Le film est néanmoins dopé à ‘action. Le rythme haletant garde le spectateur en joue et le fusille de séquences d’action très dynamiques. Bien aidées par de bonnes idées de mise en scène, elles apparaissent maîtrisées et sont cependant quelquefois mal filmées (shaky cam de malade et plans ultra courts), rendant l’action illisible, ce qui est fort dommage. Notre immersion est renforcée par des prises de vue sublimes soutenues par des effets spéciaux magnifiques qui n’ont pas l’air d’en être et accentuent le fort réalisme de l’histoire.

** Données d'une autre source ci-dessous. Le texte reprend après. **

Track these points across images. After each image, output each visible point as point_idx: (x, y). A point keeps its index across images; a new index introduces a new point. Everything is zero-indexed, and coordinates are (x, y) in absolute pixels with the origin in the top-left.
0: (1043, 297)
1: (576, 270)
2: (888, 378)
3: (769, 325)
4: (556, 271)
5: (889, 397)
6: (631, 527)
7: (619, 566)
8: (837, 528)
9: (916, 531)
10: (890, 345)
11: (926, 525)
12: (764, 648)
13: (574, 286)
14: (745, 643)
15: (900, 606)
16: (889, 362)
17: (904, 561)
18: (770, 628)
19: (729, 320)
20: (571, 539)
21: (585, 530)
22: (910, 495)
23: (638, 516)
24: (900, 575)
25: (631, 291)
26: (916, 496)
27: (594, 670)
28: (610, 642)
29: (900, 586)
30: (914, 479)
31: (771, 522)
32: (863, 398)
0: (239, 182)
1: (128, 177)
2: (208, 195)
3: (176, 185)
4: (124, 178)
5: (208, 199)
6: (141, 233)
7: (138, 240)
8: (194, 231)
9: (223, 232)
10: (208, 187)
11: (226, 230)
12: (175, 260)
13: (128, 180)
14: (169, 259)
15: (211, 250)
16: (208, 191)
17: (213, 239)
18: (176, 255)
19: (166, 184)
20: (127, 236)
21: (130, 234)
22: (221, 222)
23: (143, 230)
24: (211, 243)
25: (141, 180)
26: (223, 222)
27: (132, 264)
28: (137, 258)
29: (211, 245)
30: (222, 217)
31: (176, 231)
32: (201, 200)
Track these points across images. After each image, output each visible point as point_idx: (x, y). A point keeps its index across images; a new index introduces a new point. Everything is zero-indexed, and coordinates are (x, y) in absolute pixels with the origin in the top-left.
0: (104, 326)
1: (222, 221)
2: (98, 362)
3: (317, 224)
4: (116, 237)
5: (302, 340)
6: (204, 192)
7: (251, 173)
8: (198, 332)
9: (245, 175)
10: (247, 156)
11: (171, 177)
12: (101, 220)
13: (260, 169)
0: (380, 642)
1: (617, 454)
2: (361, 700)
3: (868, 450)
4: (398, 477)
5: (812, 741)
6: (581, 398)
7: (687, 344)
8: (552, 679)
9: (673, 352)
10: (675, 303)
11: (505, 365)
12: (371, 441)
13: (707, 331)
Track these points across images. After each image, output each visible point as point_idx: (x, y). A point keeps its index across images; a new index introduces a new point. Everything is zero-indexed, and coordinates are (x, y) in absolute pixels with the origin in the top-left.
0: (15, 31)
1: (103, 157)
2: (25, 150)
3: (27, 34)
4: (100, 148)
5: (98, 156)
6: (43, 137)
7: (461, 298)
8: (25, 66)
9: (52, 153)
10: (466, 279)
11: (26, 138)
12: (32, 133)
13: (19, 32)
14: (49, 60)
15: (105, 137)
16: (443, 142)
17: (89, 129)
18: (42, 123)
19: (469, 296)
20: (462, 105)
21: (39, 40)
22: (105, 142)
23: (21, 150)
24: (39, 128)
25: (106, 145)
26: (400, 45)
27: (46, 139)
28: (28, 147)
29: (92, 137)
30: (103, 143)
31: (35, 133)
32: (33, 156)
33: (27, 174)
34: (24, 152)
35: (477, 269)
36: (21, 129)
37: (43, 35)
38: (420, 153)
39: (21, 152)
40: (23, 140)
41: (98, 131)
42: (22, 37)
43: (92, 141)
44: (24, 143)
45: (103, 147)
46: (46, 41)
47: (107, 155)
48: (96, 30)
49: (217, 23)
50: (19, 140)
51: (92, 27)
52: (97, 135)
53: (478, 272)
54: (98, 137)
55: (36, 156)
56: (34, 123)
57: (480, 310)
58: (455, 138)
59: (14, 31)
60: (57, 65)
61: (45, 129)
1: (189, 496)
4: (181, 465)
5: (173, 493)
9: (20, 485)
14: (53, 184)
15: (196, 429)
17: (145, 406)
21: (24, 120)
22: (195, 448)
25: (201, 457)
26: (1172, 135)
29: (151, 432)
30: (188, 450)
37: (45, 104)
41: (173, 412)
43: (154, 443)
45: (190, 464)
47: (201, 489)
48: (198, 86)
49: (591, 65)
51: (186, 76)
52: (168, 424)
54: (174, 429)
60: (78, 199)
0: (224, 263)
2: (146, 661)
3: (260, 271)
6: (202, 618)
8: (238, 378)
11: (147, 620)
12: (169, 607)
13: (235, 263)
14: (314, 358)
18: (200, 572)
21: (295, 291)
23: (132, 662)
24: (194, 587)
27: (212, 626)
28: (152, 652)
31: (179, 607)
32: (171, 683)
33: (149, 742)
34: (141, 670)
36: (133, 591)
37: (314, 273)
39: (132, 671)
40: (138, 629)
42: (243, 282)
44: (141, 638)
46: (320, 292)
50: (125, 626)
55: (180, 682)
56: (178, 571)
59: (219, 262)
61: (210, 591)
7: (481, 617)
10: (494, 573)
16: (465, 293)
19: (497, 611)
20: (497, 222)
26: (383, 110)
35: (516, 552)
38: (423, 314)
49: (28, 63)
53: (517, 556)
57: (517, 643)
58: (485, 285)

On reconnaît le style de Blomkamp, même si contrairement à chez Tim Burton, ça n’en fait pas un film stéréotypé. Il y a toujours une grande construction circulaire (ici Elysium, dans District 9, le vaisseau) le style des navettes est très proche du style de celle de District 9, il y a des bidonvilles…Mais malgré ses ressemblances, Blomkamp arrive à donner à son œuvre une réelle personnalité et à faire exister son histoire. Toutefois, il montre un travail qui aurait été perfectible. Un rallongement de dix minutes nous aurait fait nous accrocher au héros encore plus et aurait eu un bon effet sur le crescendo d’intensité, qui aurait pu donner encore plus de force au dénouement. Ses défauts sont cependant mineurs devant toute la réussite du film. On sent que le réalisateur a surtout beaucoup travaillé son concept et la manière de lui donner de la réalité. Il se dégage alors une certaine beauté artistique. Blomkamp arrive même à donner plus de puissance à des scènes dramatiques qu’à des scènes d’action, ce qui en dit long sur son potentiel et son talent.
Elysium ne révolutionne pas la SF et risquerait de décevoir ceux qui attendaient une véritable claque. Il n’en reste pas moins un des meilleurs films de l’été, un très bon moment, et une aventure exceptionnelle. Il prouve également que Neill Blomkamp, à défaut d’être parfait dans sa réalisation, reste un très grand cinéaste et une valeur sûre, un magnifique conteur d’histoire. Son film est donc bien meilleur que Transformers 3.